Could be low sulphur Wyoming coal going to a plant on the the east coast. Georgia Power burns a LOT of Wyoming coal so it ships all the way to the eastern seaboard.
Just to exhaust all possibilities - are you sure it was coal? It isn’t unusual for a railroad to use regular hopper cars to haul taconite from a Great Lakes port south to a steel plant. Taconite isn’t red like raw iron ore, it’s black to dark gray. Taconite is quite a bit denser / heavier than coal, so if carried in regular coal-type hoppers, the cars would usually not be filled to the top - maybe 1/2 to 2/3 full max.
NS operates several loaded hopper trains that come from the East on the old PRR Ft. Wayne Line off Pittsbugh Line at Crestline rounds the South-East leg of the wye here at Bucyrus and heads East.
Some of the Westbound coal is headed for the Sandusky docks,steel mills,coke plants and power plants.

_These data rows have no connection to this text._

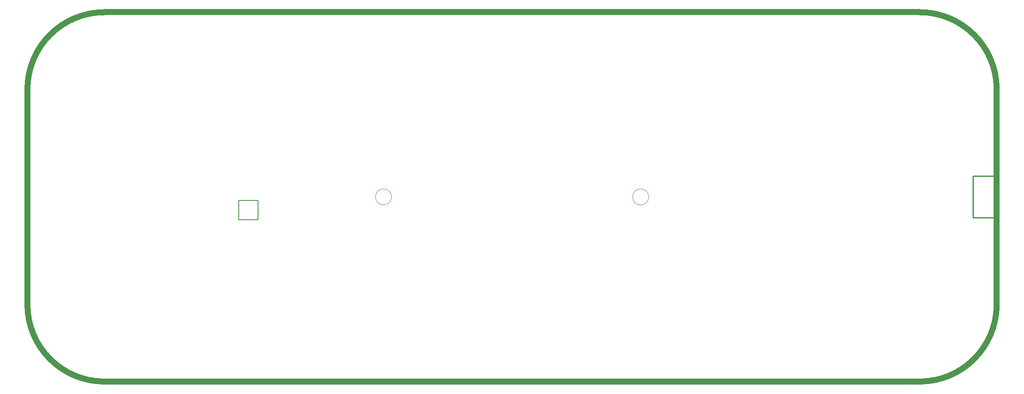
<source format=gm1>
G04*
G04 #@! TF.GenerationSoftware,Altium Limited,Altium Designer,23.0.1 (38)*
G04*
G04 Layer_Color=6684774*
%FSLAX44Y44*%
%MOMM*%
G71*
G04*
G04 #@! TF.SameCoordinates,8AFF7610-CFF1-491F-A99F-289BE66ABFEC*
G04*
G04*
G04 #@! TF.FilePolarity,Positive*
G04*
G01*
G75*
%ADD12C,0.2540*%
%ADD13C,0.1524*%
%ADD88C,1.2000*%
%ADD89C,0.0127*%
D12*
X698410Y-40950D02*
Y40950D01*
X656510Y-40950D02*
Y40950D01*
X698410D01*
X656510Y-40950D02*
X698410D01*
D13*
X-793520Y-44910D02*
Y-6910D01*
X-755520D01*
X-793520Y-44910D02*
X-755520D01*
Y-6910D01*
D88*
X550876Y-365126D02*
G03*
X703276Y-212726I0J152400D01*
G01*
Y212724D02*
G03*
X550876Y365124I-152400J0D01*
G01*
X-1058873D02*
G03*
X-1211273Y212724I0J-152400D01*
G01*
Y-212726D02*
G03*
X-1058873Y-365126I152400J0D01*
G01*
X550876D01*
X703276Y-212726D02*
Y212724D01*
X-1058873Y365124D02*
X550876D01*
X-1211273Y-212726D02*
Y212724D01*
D89*
X15876Y-1D02*
G03*
X15876Y-1I-15875J0D01*
G01*
X703276Y212724D02*
G03*
X550876Y365124I-152400J0D01*
G01*
X-1058873D02*
G03*
X-1211273Y212724I0J-152400D01*
G01*
Y-212726D02*
G03*
X-1058873Y-365126I152400J0D01*
G01*
X550876D02*
G03*
X703276Y-212726I0J152400D01*
G01*
X-492123Y-1D02*
G03*
X-492123Y-1I-15875J0D01*
G01*
X-1058873Y365124D02*
X550876D01*
X-1211273Y-212726D02*
Y212724D01*
X-1058873Y-365126D02*
X550876D01*
X703276Y-212726D02*
Y212724D01*
M02*

</source>
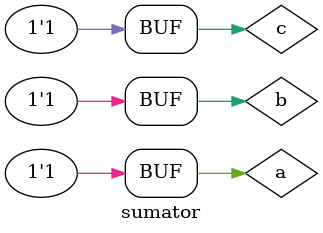
<source format=v>
module XOR(in1, in2, out);

input in1, in2;
output reg out;

always @(in1 or in2)
begin
	out = in1 ^ in2;
end

endmodule

module OR(in1, in2, out);

input in1, in2;
output reg out;

always @(in1 or in2)
begin
	out = in1 | in2;
end

endmodule

module AND(in1, in2, out);

input in1, in2;
output reg out;

always @(in1 or in2)
begin
	out = in1 & in2;
end

endmodule

module semisumator(in1, in2, s, c);

input in1, in2;

output s;
output c;

XOR XOR1(in1,in2,s);
AND AND1(in1,in2,c);

endmodule

module sumator;

reg a,b,c;
wire w1,w2,w3;
wire s, cout;

semisumator semis1(a,b,w1,w2);
semisumator semis2(w1,c,s,w3);
OR OR1(w2,w3,cout);

initial begin
	a=0;b=0;c=0;
	#2 c=1;
	#2 b=1;c=0;
	#2 c=1;
	#2 a=1;b=0;c=0;
	#2 c=1;
	#2 b=1;c=0;
	#2 c=1;
end

initial begin
	$monitor("a=%b b=%b c=%b s=%b cout=%b",a,b,c,s,cout);
end


endmodule

</source>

These cars were full. The top of the load was higher than the sides of the cars. Not sure how many steel plants are still operating in Ohio but most of them were in the east (Youngstown, Steubenville).
Larry, any idea where that southbound coal was heading? I guess that would be considered an eastbound by NS, but as you know that line is going due south at that point.